New offensive in DVD-by-mail war

Netflix shares torpedoed by Blockbuster's price cuts

Shares of Netflix Inc. were in free fall Tuesday after Blockbuster Inc. unveiled new lower-priced online rental subscription plans and an analyst downgraded Netflix to "sell" and cut his price target by $10 as a result.

The stock closed down 8.4% at $20.08 after going as low as $19.89 in intraday trading. The drop made Netflix the biggest decliner on The Hollywood Reporter Showbiz 50 stock index. During the past year, the stock has traded from $18.12-$30.

Blockbuster said Tuesday that it has decided to offer new online subscriptions under the moniker Blockbuster By Mail that are about $1 cheaper per month than its existing plans under the Blockbuster Total Access name but don't allow for the choice of online or in-store rentals all the time.

Movies returned to a store can't be exchanged for the free in-store rentals available to Blockbuster Total Access subscribers, but By Mail subscribers will receive a coupon good for one free in-store movie or game rental per month.

The company's most popular plan — allowing customers to have three films at any time — will cost $16.99 a month in its By Mail version, $1 less than in the Total Access offer.

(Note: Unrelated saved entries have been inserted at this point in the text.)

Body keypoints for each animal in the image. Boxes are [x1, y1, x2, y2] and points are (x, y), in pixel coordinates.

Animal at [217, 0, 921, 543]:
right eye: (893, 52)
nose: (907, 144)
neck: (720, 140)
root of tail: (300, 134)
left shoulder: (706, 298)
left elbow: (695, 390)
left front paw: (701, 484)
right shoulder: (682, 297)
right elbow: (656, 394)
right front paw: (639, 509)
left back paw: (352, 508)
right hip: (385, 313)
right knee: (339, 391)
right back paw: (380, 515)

Its cheapest By Mail subscriber plan costs $4.99 per month, compared with $5.99 in the Total Access version.

"The online rental market is projected to increase 43% during 2007, and through Blockbuster Total Access and now Blockbuster By Mail, we intend to capture our share of that growth, broaden our customer base and remain the fastest-growing online rental service in the marketplace," said Shane Evangelist, senior vp and GM of Blockbuster Online.

Blockbuster By Mail allows subscribers to return online rentals by either mail or drop-off at a store. "This will allow subscribers to generally get their online movie(s) a day faster than if they had dropped the return movies in the mail themselves," the company said.

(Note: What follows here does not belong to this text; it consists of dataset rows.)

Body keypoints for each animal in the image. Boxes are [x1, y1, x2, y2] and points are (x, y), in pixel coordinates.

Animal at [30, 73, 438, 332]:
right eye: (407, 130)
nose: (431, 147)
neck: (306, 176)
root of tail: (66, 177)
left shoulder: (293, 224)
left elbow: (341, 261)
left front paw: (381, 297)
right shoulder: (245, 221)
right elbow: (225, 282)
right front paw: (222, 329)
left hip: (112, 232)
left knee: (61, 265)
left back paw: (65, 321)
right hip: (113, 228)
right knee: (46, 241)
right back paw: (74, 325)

"While we believe Blockbuster Total Access offers the best value in the marketplace, we recognize some consumers may not live near a store or aren't interested in taking advantage of the free in-store rentals they can get through Blockbuster Total Access," Evangelist said.

As of April 1, the company had about 3 million Total Access subscribers, including about 2.8 million paying customers.

Meanwhile, Citigroup analyst Tiny Wible cut Netflix shares from "hold" to "sell" and reduced his price target from $25 to $15, arguing that the new Blockbuster products look "very much like Netflix's traditional product with price points on the most popular plans $1 below Netflix."

"The price cuts will likely increase the competitive pressures on Netflix and make it significantly more difficult to sustain earnings," he added.

Blockbuster shares closed down 3% on Tuesday to $3.95.